ABD VE NATO MAVİ AKIM’I İSTEMİYOR
İkinci olarak Rusya ile Türkiye arasında Mavi Akım projesiyle ilgili anlaşmalar imzalandı. Bu projedeki akım Rusya’dan başlayıp Türkiye üzerinden Güneydoğu Avrupa’ya ulaşacak. Bundan kimlerin memnun olmadığını tahmin edin. Tabii ki NATO ve ABD. Böyle bir anlaşmayı istemiyorlar. Rusya ve Türkiye arasında boru hattı konusunda veya başka şekilde gelişen herhangi bir politik yakınlaşmayı istemiyorlar. Son haftalarda Mavi Akım belli bir ivme kazanmıştı. Bunun üzerine ABD’nin Rusya’ya yönelik açık tehditlerine bakmalısınız. (...) Bir yanda Rusya ve ABD arasında yükselen tansiyonu diğer yanda Türkiye ile Rusya arasında iyi giden ilişkileri görüyorsunuz. Bunların hepsi ABD’yi öfkelendiriyor. ABD’nin hareket tarzı genellikle bu tür tehditleri kendi çıkarları doğrultusunda bükmektir. Bu çıkarlar aynı zamanda Batılı savaş endüstrisinin ve petrol şirketlerinin çıkarlarıdır. ABD bunu kaosa ve iç savaşa neden olarak ya da yukarıda belirtilen türdeki yakınlaşmaları engelleyerek yapar.

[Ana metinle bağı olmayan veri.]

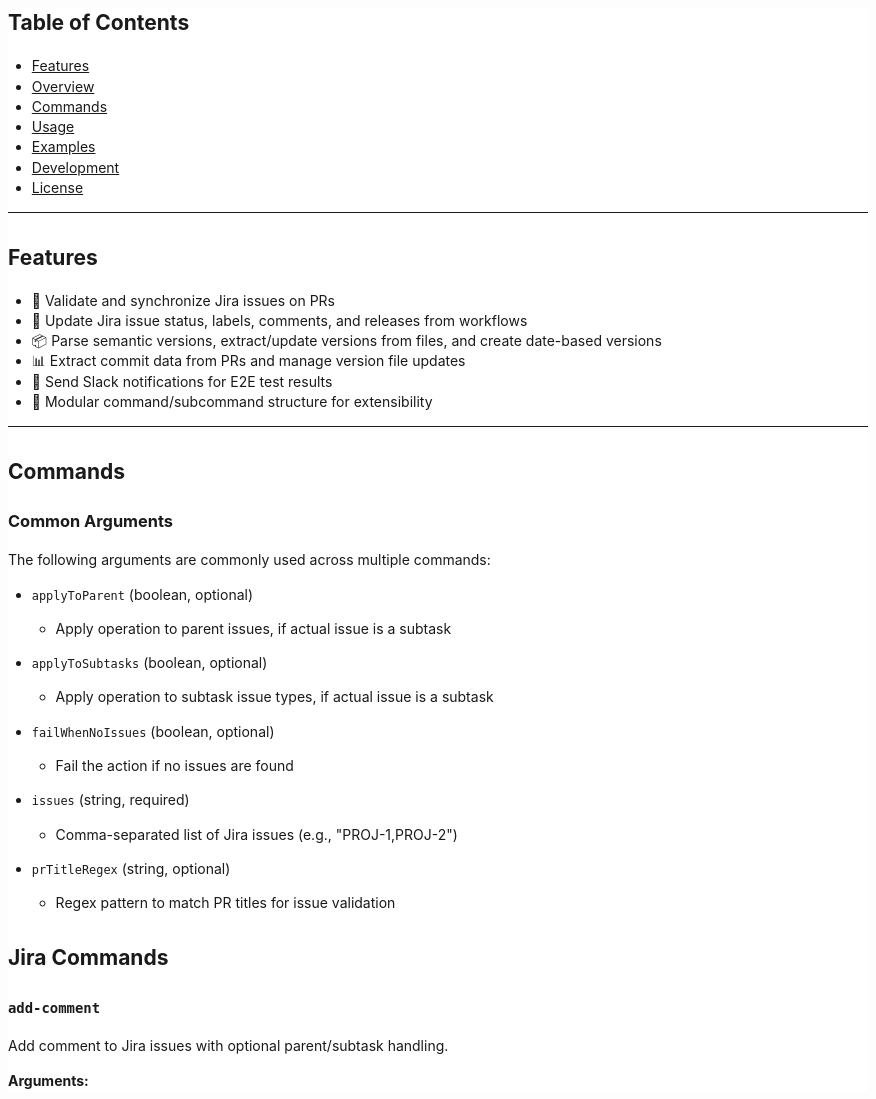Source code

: 
## Table of Contents

- [Features](#features)
- [Overview](#overview)
- [Commands](#commands)
- [Usage](#usage)
- [Examples](#examples)
- [Development](#development)
- [License](#license)

---

## Features

- 🎯 Validate and synchronize Jira issues on PRs
- 🔄 Update Jira issue status, labels, comments, and releases from workflows
- 📦 Parse semantic versions, extract/update versions from files, and create date-based versions
- 📊 Extract commit data from PRs and manage version file updates
- 💬 Send Slack notifications for E2E test results
- 🔧 Modular command/subcommand structure for extensibility

---

## Commands

### Common Arguments

The following arguments are commonly used across multiple commands:

- `applyToParent` (boolean, optional)
  - Apply operation to parent issues, if actual issue is a subtask

- `applyToSubtasks` (boolean, optional)
  - Apply operation to subtask issue types, if actual issue is a subtask

- `failWhenNoIssues` (boolean, optional)
  - Fail the action if no issues are found

- `issues` (string, required)
  - Comma-separated list of Jira issues (e.g., "PROJ-1,PROJ-2")

- `prTitleRegex` (string, optional)
  - Regex pattern to match PR titles for issue validation

## Jira Commands

### `add-comment`

Add comment to Jira issues with optional parent/subtask handling.

**Arguments:**
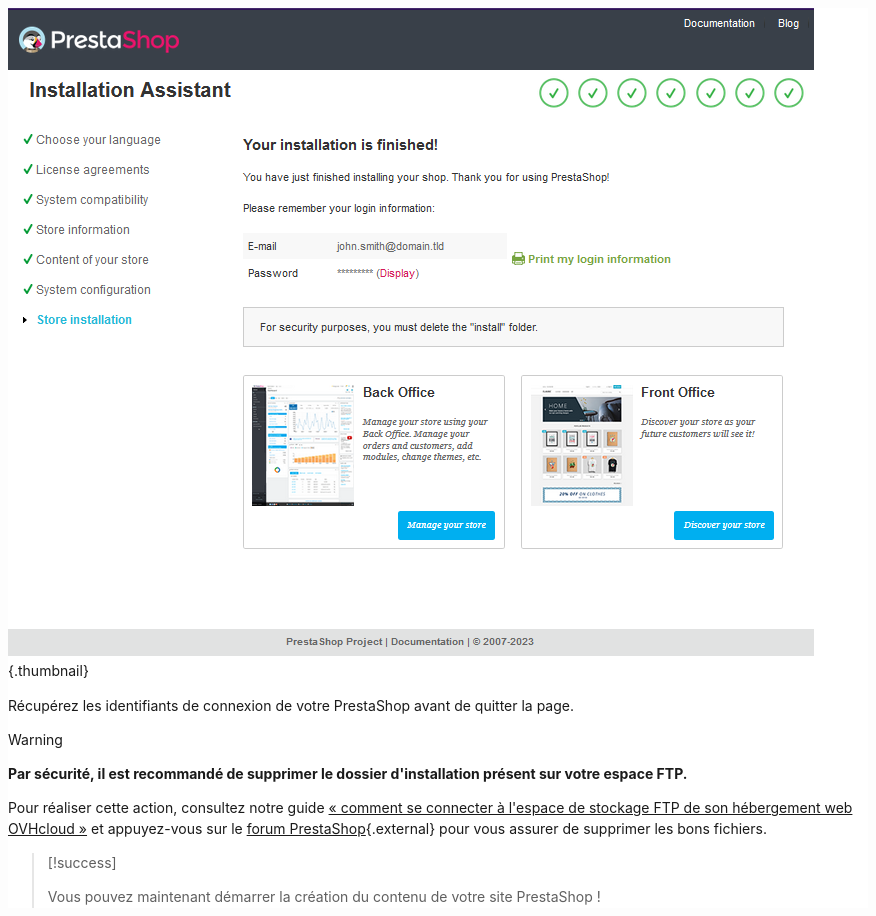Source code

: ![PrestaShop installation step 7](images/Prestashop-install-resume-7.png){.thumbnail}

Récupérez les identifiants de connexion de votre PrestaShop avant de quitter la page.

>[!warning]
>
> **Par sécurité, il est recommandé de supprimer le dossier d'installation présent sur votre espace FTP.**
>
> Pour réaliser cette action, consultez notre guide [« comment se connecter à l'espace de stockage FTP de son hébergement web OVHcloud »](/pages/web_cloud/web_hosting/ftp_connection) et appuyez-vous sur le [forum PrestaShop](https://www.prestashop.com/forums/){.external} pour vous assurer de supprimer les bons fichiers.
>

> [!success]
>
> Vous pouvez maintenant démarrer la création du contenu de votre site PrestaShop !
>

Karlov suikastı yüksek tansiyon ve kaotik durumlar doğurabilirdi. Ancak Türkiye ve Rusya yakınlaşmasının geliştiğini görüyoruz. Diğer yandan bundan kim kazanç sağlar. Kim bölgede kaos ister? Kim Türkiye Rusya ilişkilerinde tansiyonun artmasını ister? Öncelikle Erdoğan’ın ve Türkiye’nin böyle bir suikast gerçekleştirmesi için herhangi bir neden yok. Türkiye, İran ve Rusya ile konferans düzenliyor. Rusya ile boru hattı konusunda çok istekli ve heyecanlı. Halep’te yaşananlar da Türk Hükümeti’nin böyle bir suikast düzenlemesi gibi bir sonuç doğurmaz. Peki bunun arkasında kim olabilir? Batı ülkelerinde bilgiye dayanmayan çıkarımlar yapanlar “Evet, bunu Fetullah Gülen yaptı” ya da diğer bir bilgisiz kesim “Bu bir CIA operasyonudur” diyor. Çünkü bu insanlar bu bölgenin tarihini, coğrafyasını, politikasını ve dilini bilmiyorlar. Ayrıca ortada iki farklı oluşumun değil tek bir oluşumun olduğunun farkına varamıyorlar. Fetullah Gülen CIA şemsiyesi altında hareket ediyor. Bu durum 20 yıllık bir ilişkiye ve belgelere dayanan somut bir gerçektir. Bu yüzden ABD, CIA veya FETÖ diyenler ne hakkında konuştuklarını tam olarak bilmiyorlar. Bunların hepsi tek oluşumdur. Şu ana kadar okuduğum, gördüğüm ve edindiğim bilgiler ABD’nin çıkarlarını, CIA’yı, NATO’yu ve kısmen de Fetullah Gülen’i işaret ediyor. Çünkü bu olaydan çıkarı olan başka bir taraf yok.